Re: Strange issue after early AP startup

From: Hans Petter Selasky <hps_at_selasky.org>
Date: Thu, 19 Jan 2017 09:23:39 +0100
On 01/18/17 09:00, Hans Petter Selasky wrote:
> On 01/18/17 02:18, John Baldwin wrote:
>> You might still want to adjust 'nextevent' to schedule the next interrupt
>> to be sooner than 'timerperiod' though.  You could just set
>> 'nextevent' to
>> 'now' in that case instead of 'next'.
>
> Right, I'll give that a spin. Would have to be "now + 1" instead of
> "now", due to check before et_start() ?
>

Hi John,

Here is another variant of my patch which solves the EARLY AP startup 
problem with timers.

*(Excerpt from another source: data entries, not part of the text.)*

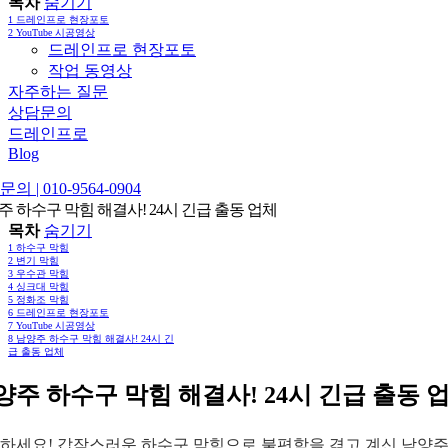
목차
숨기기
1
드레인프로 현장포토
2
YouTube 시공영상
드레인프로 현장포토
작업 동영상
자주하는 질문
상담문의
드레인프로
Blog
의 | 010-9564-0904
주 하수구 막힘 해결사! 24시 긴급 출동 업체
목차
숨기기
1
하수구 막힘
2
변기 막힘
3
우수관 막힘
4
싱크대 막힘
5
정화조 막힘
6
드레인프로 현장포토
7
YouTube 시공영상
8
남양주 하수구 막힘 해결사! 24시 긴
급 출동 업체
양주 하수구 막힘 해결사! 24시 긴급 출동 
하세요! 갑작스러운 하수구 막힘으로 불편함을 겪고 계신 남양주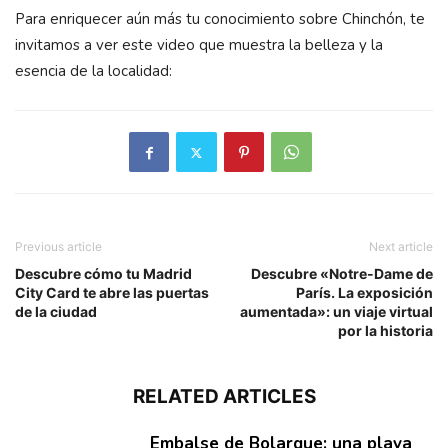
Para enriquecer aún más tu conocimiento sobre Chinchón, te
invitamos a ver este video que muestra la belleza y la
esencia de la localidad:
Previous article
Next article
Descubre cómo tu Madrid
Descubre «Notre-Dame de
City Card te abre las puertas
París. La exposición
de la ciudad
aumentada»: un viaje virtual
por la historia
RELATED ARTICLES
Embalse de Bolarque: una playa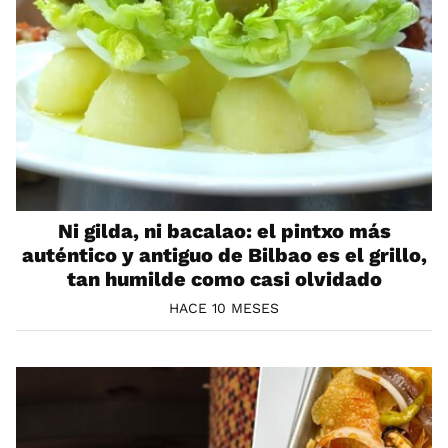
Ni gilda, ni bacalao: el pintxo más
auténtico y antiguo de Bilbao es el grillo,
tan humilde como casi olvidado
HACE 10 MESES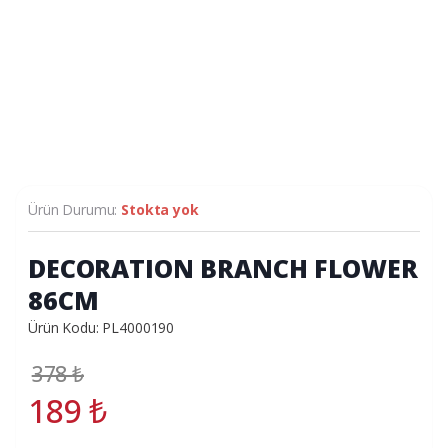
Ürün Durumu:
Stokta yok
DECORATION BRANCH FLOWER
86CM
Ürün Kodu: PL4000190
378
₺
189
₺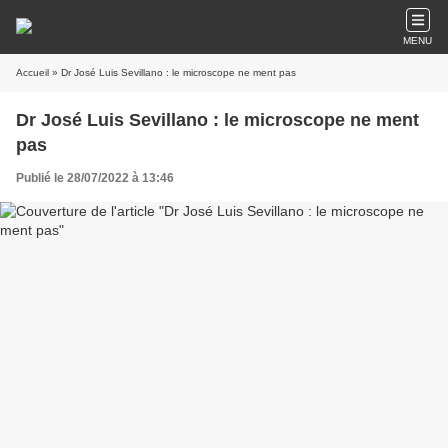
MENU
Accueil
» Dr José Luis Sevillano : le microscope ne ment pas
Dr José Luis Sevillano : le microscope ne ment
pas
Publié le 28/07/2022 à 13:46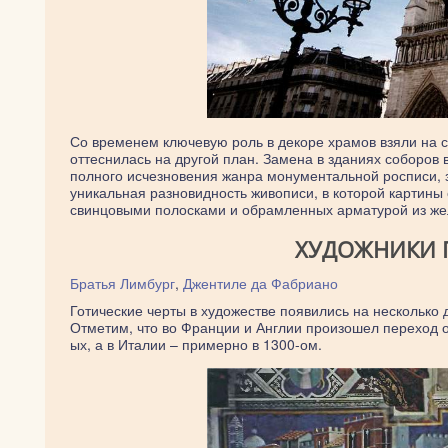
Со временем ключевую роль в декоре храмов взяли на се
оттеснилась на другой план. Замена в зданиях соборо
полного исчезновения жанра монументальной росписи, 
уникальная разновидность живописи, в которой картины 
свинцовыми полосками и обрамленных арматурой из же
ХУДОЖНИКИ 
Братья Лимбург
,
Джентиле да Фабриано
Готические черты в художестве появились на несколько 
Отметим, что во Франции и Англии произошел переход от
ых, а в Италии – примерно в 1300-ом.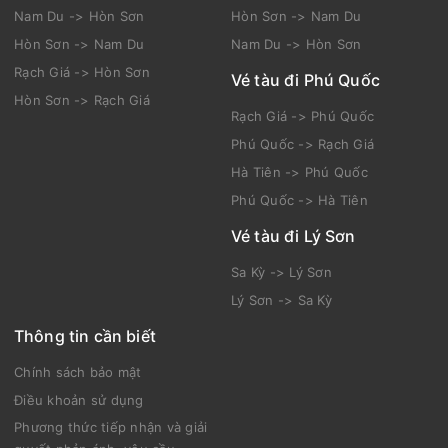
Nam Du -> Hòn Sơn
Hòn Sơn -> Nam Du
Hòn Sơn -> Nam Du
Nam Du -> Hòn Sơn
Rạch Giá -> Hòn Sơn
Vé tàu đi Phú Quốc
Hòn Sơn -> Rạch Giá
Rạch Giá -> Phú Quốc
Phú Quốc -> Rạch Giá
Hà Tiên -> Phú Quốc
Phú Quốc -> Hà Tiên
Vé tàu đi Lý Sơn
Sa Kỳ -> Lý Sơn
Lý Sơn -> Sa Kỳ
Thông tin cần biết
Chính sách bảo mật
Điều khoản sử dụng
Phương thức tiếp nhận và giải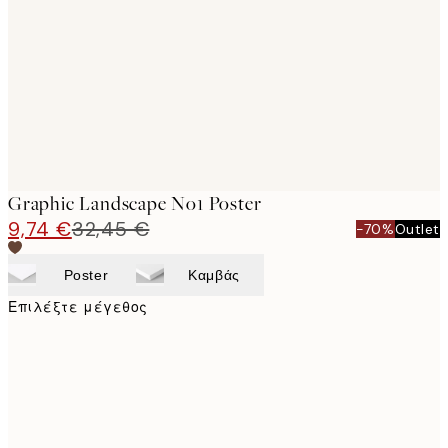
images
Graphic Landscape No1 Poster
9,74 €
32,45 €
-70%
Outlet
Poster
Καμβάς
Επιλέξτε μέγεθος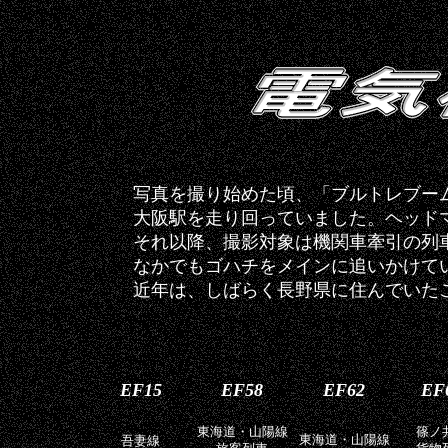
写真を撮り始めた頃、「ブルトレブー
大阪駅を走り回っていました。ヘッド
それ以降、撮影対象は機関車牽引の列
なかでもゴハチをメインに追いかけて
近年は、しばらく長野県に住んでいたこ
EF15
EF58
EF62
EF
東海道・山陽線
篠ノ
吾妻線
東海道・山陽線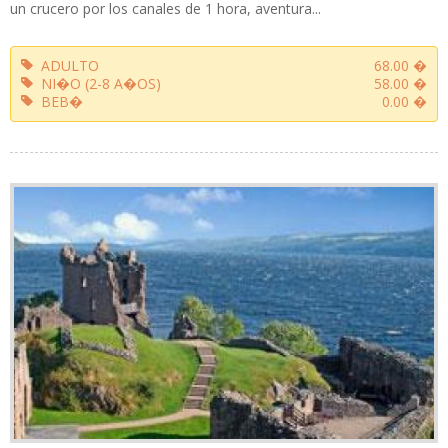
un crucero por los canales de 1 hora, aventura...
ADULTO
68.00 �
NI�O (2-8 A�OS)
58.00 �
BEB�
0.00 �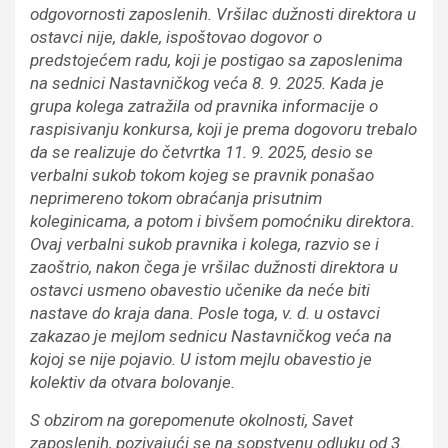
odgovornosti zaposlenih. Vršilac dužnosti direktora u
ostavci nije, dakle, ispoštovao dogovor o
predstojećem radu, koji je postigao sa zaposlenima
na sednici Nastavničkog veća 8. 9. 2025. Kada je
grupa kolega zatražila od pravnika informacije o
raspisivanju konkursa, koji je prema dogovoru trebalo
da se realizuje do četvrtka 11. 9. 2025, desio se
verbalni sukob tokom kojeg se pravnik ponašao
neprimereno tokom obraćanja prisutnim
koleginicama, a potom i bivšem pomoćniku direktora.
Ovaj verbalni sukob pravnika i kolega, razvio se i
zaoštrio, nakon čega je vršilac dužnosti direktora u
ostavci usmeno obavestio učenike da neće biti
nastave do kraja dana. Posle toga, v. d. u ostavci
zakazao je mejlom sednicu Nastavničkog veća na
kojoj se nije pojavio. U istom mejlu obavestio je
kolektiv da otvara bolovanje.
S obzirom na gorepomenute okolnosti, Savet
zaposlenih, pozivajući se na sopstvenu odluku od 3.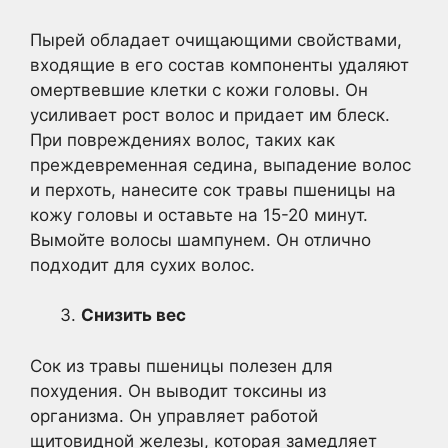
Пырей обладает очищающими свойствами,
входящие в его состав компоненты удаляют
омертвевшие клетки с кожи головы. Он
усиливает рост волос и придает им блеск.
При повреждениях волос, таких как
преждевременная седина, выпадение волос
и перхоть, нанесите сок травы пшеницы на
кожу головы и оставьте на 15-20 минут.
Вымойте волосы шампунем. Он отлично
подходит для сухих волос.
Снизить вес
Сок из травы пшеницы полезен для
похудения. Он выводит токсины из
организма. Он управляет работой
щитовидной железы, которая замедляет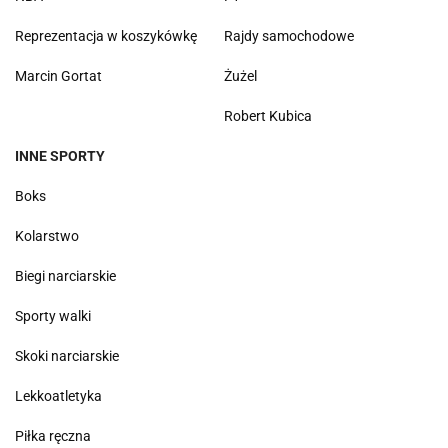
Reprezentacja w koszykówkę
Rajdy samochodowe
Marcin Gortat
Żużel
Robert Kubica
INNE SPORTY
Boks
Kolarstwo
Biegi narciarskie
Sporty walki
Skoki narciarskie
Lekkoatletyka
Piłka ręczna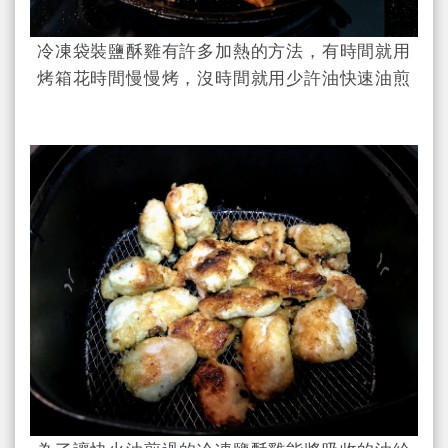
冷凍袋裝鹽酥雞有許多加熱的方法，有時間就用
烤箱花時間慢慢烤，沒時間就用少許油快速油煎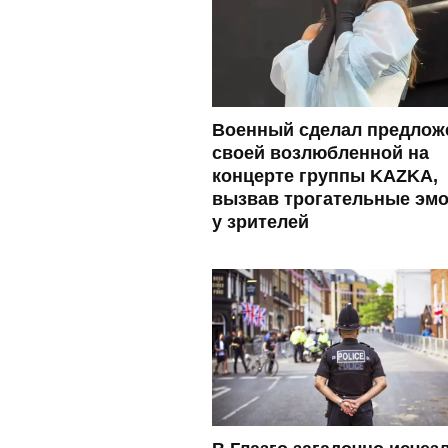
Военный сделал предлож
своей возлюбленной на
концерте группы KAZKA,
вызвав трогательные эм
у зрителей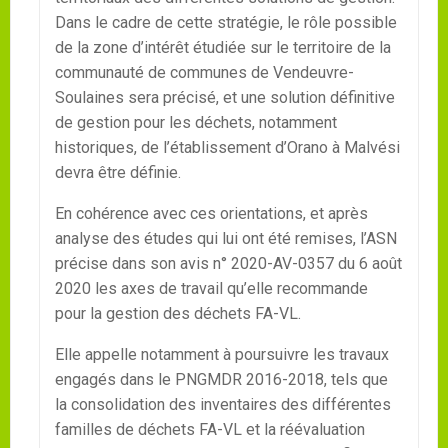
Dans le cadre de cette stratégie, le rôle possible
de la zone d’intérêt étudiée sur le territoire de la
communauté de communes de Vendeuvre-
Soulaines sera précisé, et une solution définitive
de gestion pour les déchets, notamment
historiques, de l’établissement d’Orano à Malvési
devra être définie.
En cohérence avec ces orientations, et après
analyse des études qui lui ont été remises, l’ASN
précise dans son avis n° 2020-AV-0357 du 6 août
2020 les axes de travail qu’elle recommande
pour la gestion des déchets FA-VL.
Elle appelle notamment à poursuivre les travaux
engagés dans le PNGMDR 2016-2018, tels que
la consolidation des inventaires des différentes
familles de déchets FA-VL et la réévaluation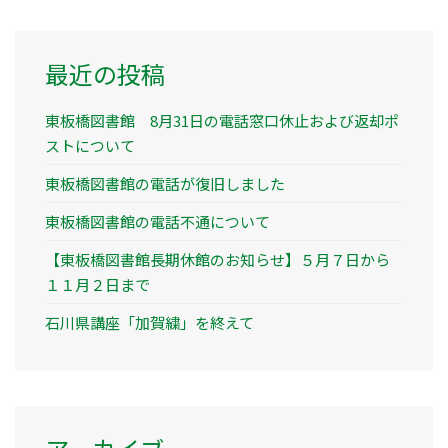
最近の投稿
東板橋図書館 8月31日の電話窓口休止および返却ポ
ストについて
東板橋図書館の電話が復旧しました
東板橋図書館の電話不通について
【東板橋図書館長期休館のお知らせ】５月７日から
１１月２日まで
石川県講座「加賀繍」を終えて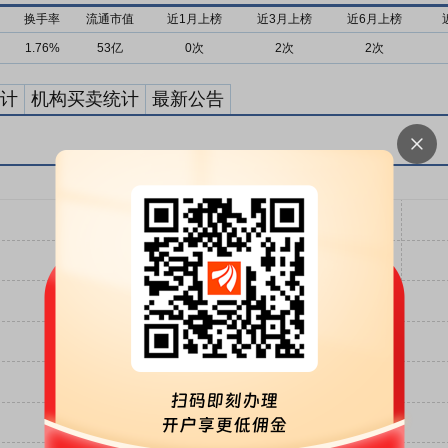
换手率
流通市值
近1月上榜
近3月上榜
近6月上榜
1.76%
53亿
0次
2次
2次
计
机构买卖统计
最新公告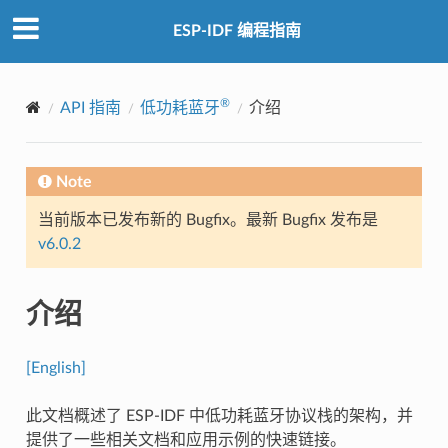
ESP-IDF 编程指南
®
API 指南
低功耗蓝牙
介绍
Note
当前版本已发布新的 Bugfix。最新 Bugfix 发布是
v6.0.2
介绍
[English]
此文档概述了 ESP-IDF 中低功耗蓝牙协议栈的架构，并
提供了一些相关文档和应用示例的快速链接。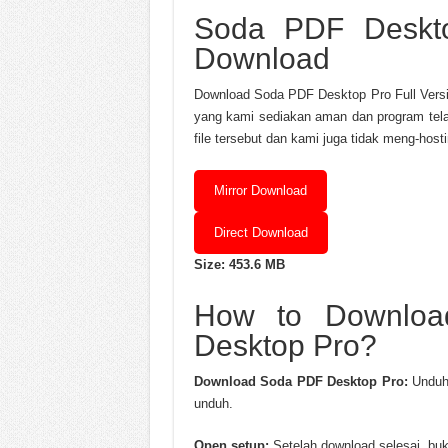
Soda PDF Deskto
Download
Download Soda PDF Desktop Pro Full Versio
yang kami sediakan aman dan program telah
file tersebut dan kami juga tidak meng-host
Mirror Download
Direct Download
Size: 453.6 MB
How to Downloa
Desktop Pro?
Download Soda PDF Desktop Pro:
Unduh 
unduh.
Open setup:
Setelah download selesai, buka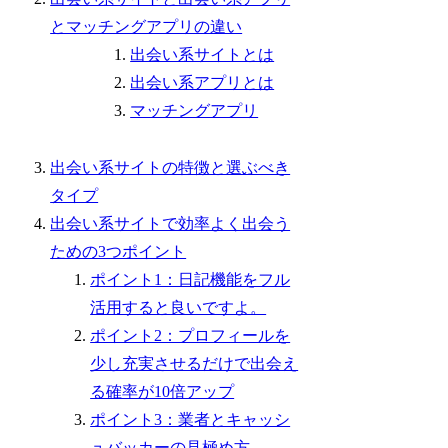
とマッチングアプリの違い
出会い系サイトとは
出会い系アプリとは
マッチングアプリ
出会い系サイトの特徴と選ぶべき
タイプ
出会い系サイトで効率よく出会う
ための3つポイント
ポイント1：日記機能をフル
活用すると良いですよ。
ポイント2：プロフィールを
少し充実させるだけで出会え
る確率が10倍アップ
ポイント3：業者とキャッシ
ュバッカーの見極め方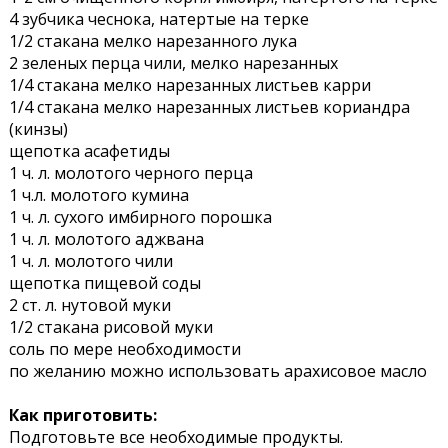
4 зубчика чеснока, натертые на терке
1/2 стакана мелко нарезанного лука
2 зеленых перца чили, мелко нарезанных
1/4 стакана мелко нарезанных листьев карри
1/4 стакана мелко нарезанных листьев кориандра
(кинзы)
щепотка асафетиды
1 ч. л. молотого черного перца
1 ч.л. молотого кумина
1 ч. л. сухого имбирного порошка
1 ч. л. молотого аджвана
1 ч. л. молотого чили
щепотка пищевой соды
2 ст. л. нутовой муки
1/2 стакана рисовой муки
соль по мере необходимости
по желанию можно использовать арахисовое масло
Как приготовить:
Подготовьте все необходимые продукты.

What do you think?

 > diff --git a/sys/kern/kern_clocksource.c b/sys/kern/kern_clocksource.c
 > index 7f7769d..8bacff6 100644
 > --- a/sys/kern/kern_clocksource.c
 > +++ b/sys/kern/kern_clocksource.c
 > _at__at_ -207,7 +207,7 _at__at_ handleevents(sbintime_t now, int fake)
 >                 }
 >         } else
 >                 state->nextprof = state->nextstat;
 > -       if (now >= state->nextcallopt) {
 > +       if (now >= state->nextcallopt || now >= state->nextcall) {
 >                 state->nextcall = state->nextcallopt = SBT_MAX;
 >                 callout_process(now);
 >         }

I can add prints/asserts to show that what happens is that 
"state->nextcallopt > now" while "state->nextcall <= now". This 
situtation is allowed to persist due to the way getnextcpuevent() is 
currently implemented.

Can the people CC'ed give the attached patch a spin and report back?